On this basis, it would appear that woody plants that invade grasslands enhance the total carbon contents of their new territories to roughly the same extent, irrespective of the total amount of annual precipitation they receive.  However, yet another incredible shortcoming of the Jackson et al. study likely alters even this conclusion; and that shortcoming is their failure, believe it or not, to include one of the major biomass components of the invading woody plants in their analysis.

Although Jackson et al. measured representative samples of woody-plant fine-root biomass, they neither measured nor accounted for the biomass of the woody plants' large roots, which comprise a substantial portion of the total biomass of all such plants.  Had they done so, the three low-precipitation ecosystems with a mean invasion-induced plant carbon increase of only 0.7 Mg ha-1 would have had their total carbon content enhancement increased by a rather small amount.  The medium-precipitation ecosystem with an invasion-induced plant carbon increase of 4.7 Mg ha-1, on the other hand, would have had its total carbon content enhancement increased by a significantly larger amount, while the final high-precipitation ecosystem with an invasion-induced plant carbon increase of 44.4 Mg ha-1 would have had its total carbon content enhancement increased by a much greater amount.  And these large-root carbon additions would likely have significantly altered the linear regression line of Figure 2, giving it a much greater positive slope.

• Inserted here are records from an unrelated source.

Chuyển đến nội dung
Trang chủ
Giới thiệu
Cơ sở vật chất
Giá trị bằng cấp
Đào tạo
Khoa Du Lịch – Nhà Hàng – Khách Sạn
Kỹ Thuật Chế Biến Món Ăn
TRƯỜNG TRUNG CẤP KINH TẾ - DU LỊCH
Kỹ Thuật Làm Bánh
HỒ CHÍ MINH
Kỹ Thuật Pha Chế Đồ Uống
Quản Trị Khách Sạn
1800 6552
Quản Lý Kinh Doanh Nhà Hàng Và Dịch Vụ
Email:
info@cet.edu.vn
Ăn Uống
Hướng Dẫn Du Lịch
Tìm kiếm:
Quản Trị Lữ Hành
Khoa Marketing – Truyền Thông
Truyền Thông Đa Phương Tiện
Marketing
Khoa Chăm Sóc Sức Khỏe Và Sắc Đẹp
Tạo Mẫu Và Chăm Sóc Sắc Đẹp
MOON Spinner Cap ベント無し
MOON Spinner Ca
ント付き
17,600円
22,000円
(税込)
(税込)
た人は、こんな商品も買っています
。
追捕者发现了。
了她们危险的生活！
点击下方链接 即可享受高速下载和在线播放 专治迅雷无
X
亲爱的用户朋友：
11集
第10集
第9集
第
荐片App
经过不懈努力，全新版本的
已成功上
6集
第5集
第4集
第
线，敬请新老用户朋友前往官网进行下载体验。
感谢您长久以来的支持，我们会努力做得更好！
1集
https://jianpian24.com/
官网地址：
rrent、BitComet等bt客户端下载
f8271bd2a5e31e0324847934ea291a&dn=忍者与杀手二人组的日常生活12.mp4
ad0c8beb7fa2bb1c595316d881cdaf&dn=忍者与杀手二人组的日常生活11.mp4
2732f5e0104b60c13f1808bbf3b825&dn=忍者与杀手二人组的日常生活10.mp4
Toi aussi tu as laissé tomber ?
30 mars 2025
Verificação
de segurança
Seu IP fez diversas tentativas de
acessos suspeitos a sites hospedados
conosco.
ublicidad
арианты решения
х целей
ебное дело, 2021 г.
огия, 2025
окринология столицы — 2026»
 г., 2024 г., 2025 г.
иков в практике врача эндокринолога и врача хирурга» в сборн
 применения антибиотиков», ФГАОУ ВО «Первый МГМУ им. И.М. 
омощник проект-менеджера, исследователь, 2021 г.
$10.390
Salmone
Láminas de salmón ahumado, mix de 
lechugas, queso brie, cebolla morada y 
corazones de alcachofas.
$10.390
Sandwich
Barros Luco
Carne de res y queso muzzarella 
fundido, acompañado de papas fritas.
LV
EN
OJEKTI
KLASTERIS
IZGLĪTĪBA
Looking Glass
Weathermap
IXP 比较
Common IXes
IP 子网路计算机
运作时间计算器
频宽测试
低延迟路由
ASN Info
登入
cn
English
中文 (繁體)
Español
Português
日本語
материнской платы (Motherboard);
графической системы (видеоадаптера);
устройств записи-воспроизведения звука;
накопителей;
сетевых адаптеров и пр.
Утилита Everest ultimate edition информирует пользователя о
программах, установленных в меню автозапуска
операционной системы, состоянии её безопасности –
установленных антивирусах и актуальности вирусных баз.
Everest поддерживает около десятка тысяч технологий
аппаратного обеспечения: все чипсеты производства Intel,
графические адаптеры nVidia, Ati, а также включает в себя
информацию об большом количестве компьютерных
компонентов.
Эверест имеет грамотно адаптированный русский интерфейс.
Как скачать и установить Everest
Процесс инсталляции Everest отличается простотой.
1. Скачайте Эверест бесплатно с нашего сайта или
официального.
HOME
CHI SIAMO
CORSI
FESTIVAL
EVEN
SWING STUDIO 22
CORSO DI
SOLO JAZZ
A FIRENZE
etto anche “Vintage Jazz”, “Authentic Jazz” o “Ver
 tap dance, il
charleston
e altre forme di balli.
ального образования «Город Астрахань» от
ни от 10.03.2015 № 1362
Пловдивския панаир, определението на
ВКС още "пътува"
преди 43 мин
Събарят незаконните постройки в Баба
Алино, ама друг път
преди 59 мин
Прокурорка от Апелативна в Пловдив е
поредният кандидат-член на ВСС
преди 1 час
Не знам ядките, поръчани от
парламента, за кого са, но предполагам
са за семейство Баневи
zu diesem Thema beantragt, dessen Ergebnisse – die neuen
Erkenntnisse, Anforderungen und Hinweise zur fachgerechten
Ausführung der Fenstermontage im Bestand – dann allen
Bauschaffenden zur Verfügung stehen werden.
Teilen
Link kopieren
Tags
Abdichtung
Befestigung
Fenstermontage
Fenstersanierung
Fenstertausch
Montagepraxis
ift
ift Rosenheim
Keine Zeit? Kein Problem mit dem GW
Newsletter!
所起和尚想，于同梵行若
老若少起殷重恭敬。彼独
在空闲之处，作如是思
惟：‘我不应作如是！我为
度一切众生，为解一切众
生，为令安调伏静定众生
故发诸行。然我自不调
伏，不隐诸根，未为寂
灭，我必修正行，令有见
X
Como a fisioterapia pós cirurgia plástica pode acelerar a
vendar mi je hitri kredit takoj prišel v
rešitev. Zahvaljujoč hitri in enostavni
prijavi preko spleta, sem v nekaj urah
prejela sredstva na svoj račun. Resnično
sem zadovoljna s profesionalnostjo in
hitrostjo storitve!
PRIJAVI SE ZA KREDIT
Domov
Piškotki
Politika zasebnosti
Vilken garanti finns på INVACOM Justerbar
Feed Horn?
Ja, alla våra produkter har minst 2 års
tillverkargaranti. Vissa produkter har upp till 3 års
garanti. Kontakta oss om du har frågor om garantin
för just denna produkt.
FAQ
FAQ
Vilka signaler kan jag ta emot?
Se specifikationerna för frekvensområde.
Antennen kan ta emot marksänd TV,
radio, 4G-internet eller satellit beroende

In light of these several observations, we tentatively conclude - in diametric opposition to the conclusions of Jackson et al. - that woody-plant invasions of grasslands likely lead to increases in ecosystem total carbon content in nearly all situations, especially in high-precipitation regions, and that the magnitude of the invasion-induced carbon content increase is likely a monotonically increasing function of mean annual precipitation.

Dr. Sherwood B. Idso
Dr. Keith E. Idso
Vice President

Jackson, R.B., Banner, J.L., Jobbagy, E.G., Pockman, W.T. and Wall, D.H.  2002.  Ecosystem carbon loss with woody plant invasion of grasslands.  Nature 418: 623-626.

Pacala, S.W., Hurtt, G.C., Baker, D., Peylin, P., Houghton, R.A., Birdsey, R.A., Heath, L., Sundquist, E.T., Stallard, R.F., Ciais, P., Moorcroft, P., Caspersen, J.P., Shevliakova, E., Moore, B., Kohlmaier, G., Holland, E. Gloor, M., Harmon, M.E., Fan, S.-M., Sarmiento, J.L., Goodale, C.L., Schimel, D. and Field, C.B.  2001.  Consistent land- and atmosphere-based U.S. carbon sink estimates.  Science 292: 2316-2320.